[Source texts of formatted documents]
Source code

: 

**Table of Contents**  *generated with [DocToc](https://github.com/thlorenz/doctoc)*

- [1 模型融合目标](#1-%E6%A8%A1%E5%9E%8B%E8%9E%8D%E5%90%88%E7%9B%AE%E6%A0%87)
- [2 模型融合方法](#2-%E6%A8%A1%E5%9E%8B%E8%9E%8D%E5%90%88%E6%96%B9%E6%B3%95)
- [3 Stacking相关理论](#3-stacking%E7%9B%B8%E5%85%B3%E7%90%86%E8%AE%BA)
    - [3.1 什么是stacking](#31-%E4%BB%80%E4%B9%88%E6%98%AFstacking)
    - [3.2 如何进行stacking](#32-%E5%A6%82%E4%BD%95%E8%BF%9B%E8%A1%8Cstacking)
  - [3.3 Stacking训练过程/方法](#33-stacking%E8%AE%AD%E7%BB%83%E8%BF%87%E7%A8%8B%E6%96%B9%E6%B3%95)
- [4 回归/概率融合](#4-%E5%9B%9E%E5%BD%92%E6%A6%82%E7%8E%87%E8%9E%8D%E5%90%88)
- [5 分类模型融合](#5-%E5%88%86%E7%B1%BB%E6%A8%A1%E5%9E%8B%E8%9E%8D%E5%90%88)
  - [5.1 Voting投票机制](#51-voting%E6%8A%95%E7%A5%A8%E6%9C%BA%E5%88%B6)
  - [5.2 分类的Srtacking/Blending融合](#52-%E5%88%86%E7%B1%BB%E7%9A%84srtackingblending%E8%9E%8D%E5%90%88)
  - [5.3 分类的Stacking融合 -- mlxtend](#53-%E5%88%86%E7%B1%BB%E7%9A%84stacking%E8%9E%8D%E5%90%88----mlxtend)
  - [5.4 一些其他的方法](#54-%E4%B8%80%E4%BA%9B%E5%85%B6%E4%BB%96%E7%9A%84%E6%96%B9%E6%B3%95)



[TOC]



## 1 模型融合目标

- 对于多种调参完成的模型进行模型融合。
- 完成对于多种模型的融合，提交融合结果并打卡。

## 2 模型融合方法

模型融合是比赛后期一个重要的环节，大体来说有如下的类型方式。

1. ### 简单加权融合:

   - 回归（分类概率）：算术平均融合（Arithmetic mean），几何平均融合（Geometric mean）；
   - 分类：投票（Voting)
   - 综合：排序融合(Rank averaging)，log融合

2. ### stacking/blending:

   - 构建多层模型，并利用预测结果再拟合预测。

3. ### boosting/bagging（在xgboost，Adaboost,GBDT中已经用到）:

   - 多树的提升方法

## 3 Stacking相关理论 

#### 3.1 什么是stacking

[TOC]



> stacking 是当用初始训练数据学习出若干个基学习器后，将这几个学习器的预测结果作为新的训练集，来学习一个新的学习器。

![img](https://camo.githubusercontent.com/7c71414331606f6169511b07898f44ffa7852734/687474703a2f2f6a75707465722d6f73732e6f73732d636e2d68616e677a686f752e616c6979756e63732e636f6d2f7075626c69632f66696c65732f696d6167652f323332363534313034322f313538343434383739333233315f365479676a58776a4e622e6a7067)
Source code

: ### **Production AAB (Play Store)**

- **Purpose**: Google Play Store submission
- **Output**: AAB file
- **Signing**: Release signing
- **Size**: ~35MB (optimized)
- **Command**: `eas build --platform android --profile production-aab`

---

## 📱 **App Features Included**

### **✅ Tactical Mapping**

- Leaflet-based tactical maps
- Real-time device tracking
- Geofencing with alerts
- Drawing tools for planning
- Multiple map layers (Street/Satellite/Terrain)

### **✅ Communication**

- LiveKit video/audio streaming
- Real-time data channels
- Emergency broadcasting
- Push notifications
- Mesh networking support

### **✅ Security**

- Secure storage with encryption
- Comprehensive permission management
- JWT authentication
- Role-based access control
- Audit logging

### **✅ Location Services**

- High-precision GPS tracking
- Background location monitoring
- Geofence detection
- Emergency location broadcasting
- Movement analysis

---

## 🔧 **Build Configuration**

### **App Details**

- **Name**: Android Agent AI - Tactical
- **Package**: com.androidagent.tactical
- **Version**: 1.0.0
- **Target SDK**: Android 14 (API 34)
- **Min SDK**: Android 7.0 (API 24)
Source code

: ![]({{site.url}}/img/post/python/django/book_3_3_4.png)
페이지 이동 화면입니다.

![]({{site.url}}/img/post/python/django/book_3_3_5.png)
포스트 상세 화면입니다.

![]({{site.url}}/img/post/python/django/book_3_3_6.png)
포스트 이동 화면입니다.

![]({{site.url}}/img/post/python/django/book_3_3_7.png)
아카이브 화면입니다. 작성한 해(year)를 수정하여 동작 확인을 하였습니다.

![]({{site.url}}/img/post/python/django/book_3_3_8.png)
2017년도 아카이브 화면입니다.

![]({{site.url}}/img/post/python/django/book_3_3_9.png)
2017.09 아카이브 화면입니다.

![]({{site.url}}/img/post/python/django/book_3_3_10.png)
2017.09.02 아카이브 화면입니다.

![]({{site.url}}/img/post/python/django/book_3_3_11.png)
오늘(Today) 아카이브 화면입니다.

## WORK TO COMPLETE
Write out the entries verbatim, all of them.

## SOLUTION BELOW
Source code

: 

**Table of Contents**  *generated with [DocToc](https://github.com/thlorenz/doctoc)*

- [1 模型融合目标](#1-%E6%A8%A1%E5%9E%8B%E8%9E%8D%E5%90%88%E7%9B%AE%E6%A0%87)
- [2 模型融合方法](#2-%E6%A8%A1%E5%9E%8B%E8%9E%8D%E5%90%88%E6%96%B9%E6%B3%95)
- [3 Stacking相关理论](#3-stacking%E7%9B%B8%E5%85%B3%E7%90%86%E8%AE%BA)
    - [3.1 什么是stacking](#31-%E4%BB%80%E4%B9%88%E6%98%AFstacking)
    - [3.2 如何进行stacking](#32-%E5%A6%82%E4%BD%95%E8%BF%9B%E8%A1%8Cstacking)
  - [3.3 Stacking训练过程/方法](#33-stacking%E8%AE%AD%E7%BB%83%E8%BF%87%E7%A8%8B%E6%96%B9%E6%B3%95)
- [4 回归/概率融合](#4-%E5%9B%9E%E5%BD%92%E6%A6%82%E7%8E%87%E8%9E%8D%E5%90%88)
- [5 分类模型融合](#5-%E5%88%86%E7%B1%BB%E6%A8%A1%E5%9E%8B%E8%9E%8D%E5%90%88)
  - [5.1 Voting投票机制](#51-voting%E6%8A%95%E7%A5%A8%E6%9C%BA%E5%88%B6)
  - [5.2 分类的Srtacking/Blending融合](#52-%E5%88%86%E7%B1%BB%E7%9A%84srtackingblending%E8%9E%8D%E5%90%88)
  - [5.3 分类的Stacking融合 -- mlxtend](#53-%E5%88%86%E7%B1%BB%E7%9A%84stacking%E8%9E%8D%E5%90%88----mlxtend)
  - [5.4 一些其他的方法](#54-%E4%B8%80%E4%BA%9B%E5%85%B6%E4%BB%96%E7%9A%84%E6%96%B9%E6%B3%95)



[TOC]



## 1 模型融合目标

- 对于多种调参完成的模型进行模型融合。
- 完成对于多种模型的融合，提交融合结果并打卡。

## 2 模型融合方法

模型融合是比赛后期一个重要的环节，大体来说有如下的类型方式。

1. ### 简单加权融合:

   - 回归（分类概率）：算术平均融合（Arithmetic mean），几何平均融合（Geometric mean）；
   - 分类：投票（Voting)
   - 综合：排序融合(Rank averaging)，log融合

2. ### stacking/blending:

   - 构建多层模型，并利用预测结果再拟合预测。

3. ### boosting/bagging（在xgboost，Adaboost,GBDT中已经用到）:

   - 多树的提升方法

## 3 Stacking相关理论 

#### 3.1 什么是stacking

[TOC]



> stacking 是当用初始训练数据学习出若干个基学习器后，将这几个学习器的预测结果作为新的训练集，来学习一个新的学习器。

![img](https://camo.githubusercontent.com/7c71414331606f6169511b07898f44ffa7852734/687474703a2f2f6a75707465722d6f73732e6f73732d636e2d68616e677a686f752e616c6979756e63732e636f6d2f7075626c69632f66696c65732f696d6167652f323332363534313034322f313538343434383739333233315f365479676a58776a4e622e6a7067)
Source code

: ### **Production AAB (Play Store)**

- **Purpose**: Google Play Store submission
- **Output**: AAB file
- **Signing**: Release signing
- **Size**: ~35MB (optimized)
- **Command**: `eas build --platform android --profile production-aab`

---

## 📱 **App Features Included**

### **✅ Tactical Mapping**

- Leaflet-based tactical maps
- Real-time device tracking
- Geofencing with alerts
- Drawing tools for planning
- Multiple map layers (Street/Satellite/Terrain)

### **✅ Communication**

- LiveKit video/audio streaming
- Real-time data channels
- Emergency broadcasting
- Push notifications
- Mesh networking support

### **✅ Security**

- Secure storage with encryption
- Comprehensive permission management
- JWT authentication
- Role-based access control
- Audit logging

### **✅ Location Services**

- High-precision GPS tracking
- Background location monitoring
- Geofence detection
- Emergency location broadcasting
- Movement analysis

---

## 🔧 **Build Configuration**

### **App Details**

- **Name**: Android Agent AI - Tactical
- **Package**: com.androidagent.tactical
- **Version**: 1.0.0
- **Target SDK**: Android 14 (API 34)
- **Min SDK**: Android 7.0 (API 24)
Source code

: ![]({{site.url}}/img/post/python/django/book_3_3_4.png)
페이지 이동 화면입니다.

![]({{site.url}}/img/post/python/django/book_3_3_5.png)
포스트 상세 화면입니다.

![]({{site.url}}/img/post/python/django/book_3_3_6.png)
포스트 이동 화면입니다.

![]({{site.url}}/img/post/python/django/book_3_3_7.png)
아카이브 화면입니다. 작성한 해(year)를 수정하여 동작 확인을 하였습니다.

![]({{site.url}}/img/post/python/django/book_3_3_8.png)
2017년도 아카이브 화면입니다.

![]({{site.url}}/img/post/python/django/book_3_3_9.png)
2017.09 아카이브 화면입니다.

![]({{site.url}}/img/post/python/django/book_3_3_10.png)
2017.09.02 아카이브 화면입니다.

![]({{site.url}}/img/post/python/django/book_3_3_11.png)
오늘(Today) 아카이브 화면입니다.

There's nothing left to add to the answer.